Suspicious examples identified by EIF -- Noisy data in training set

Noisy data in training set

We investigate the noisy data in training set by looking at cases when our relabelling algorithm suggest a label that is inconsistent with its original ones.

Based on the relabel suggestions distribution, we categorise each training class into:

  • Centralized Relabelling: The training classes with more than 10% samples recommended to be relabelled uniformly as another label

  • Diversified Relabelling: The training classes with more than 10% samples recommended to be relabelled, to diversified labels.

  • Individual Relabelling: The training classes with less than 5% samples recommended to be relabelled


Centralized Relabelling suggests class merge. Diversified Relabelling suggests class split. Individual Relabelling suggests data cleansing.

Noisy data in training set -- Centralized relabelling examples

First row show examples from one class, Second row show examples from another class.

According to our relabelling algorithm, the samples from first row are recommended to be relabelled as the second class, and they composite more than 10% of all the samples inside this class, which suggests these two classes are highly similar and should be merged.
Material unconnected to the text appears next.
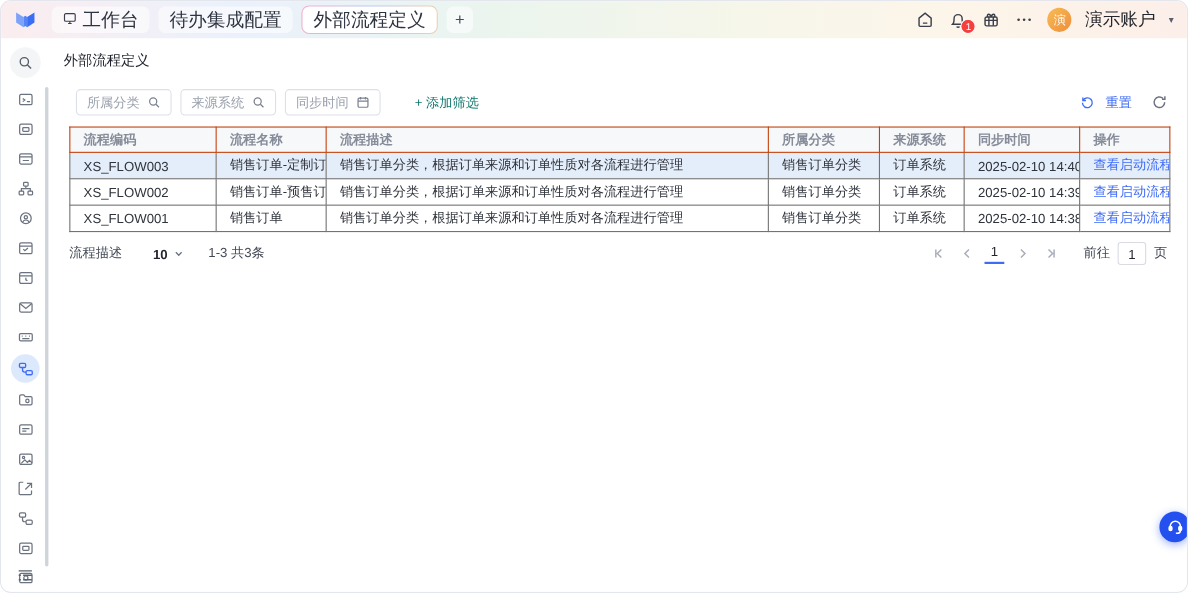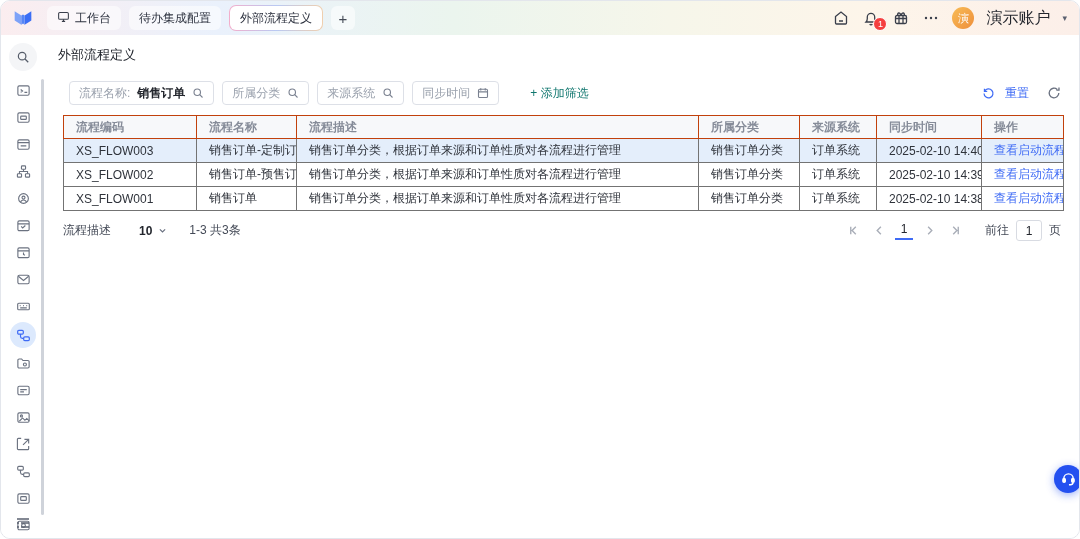"工作台" .tab { font-size: 12px -> 17px }
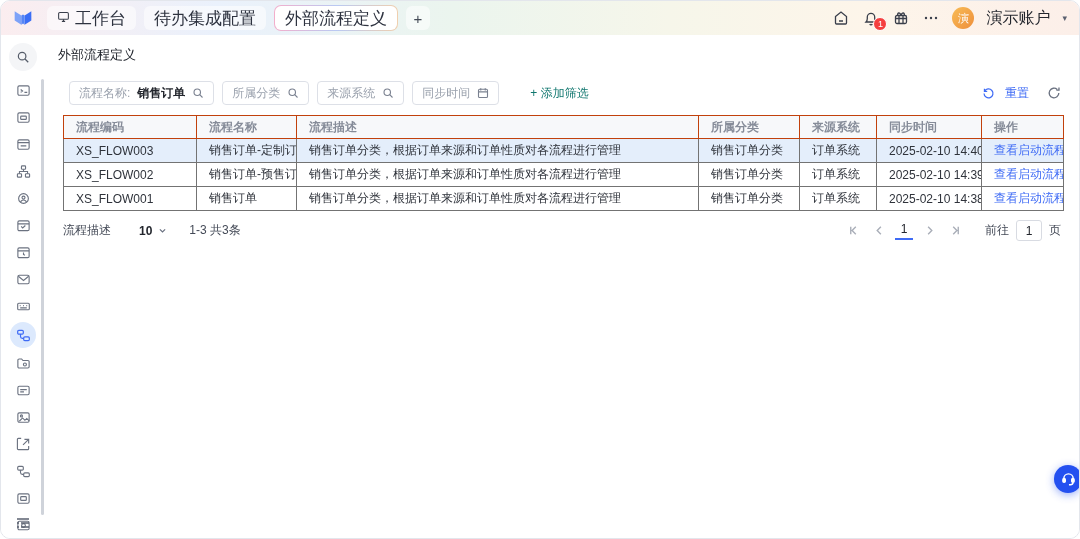"流程名称:" div.chip { html: <div> <span>流程名称:</span> <span>销售订单</span> <svg> <circle></circle> <path></path> </svg> </div> -> none }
Noisy data in training set -- Diversified relabelling examples

In each image, first row show examples from one class, second row show examples from another class.

According to our relabelling algorithm, the samples from first row are recommended to be relabelled as the second class. However, their relabelling suggestions are inconsistent, i.e. suggest different classes. Therefore, we believe the first class has high intra-class variance and should be split into multiple classes.

Noisy data in training set -- Individual relabelling examples

First row show examples from one class, Second row show examples from another class.

According to our relabelling algorithm, the samples from first row are recommended to be relabelled as the second class, and they composite less than 5% of all the samples inside this class. Data cleansing is needed to correct those noisy samples.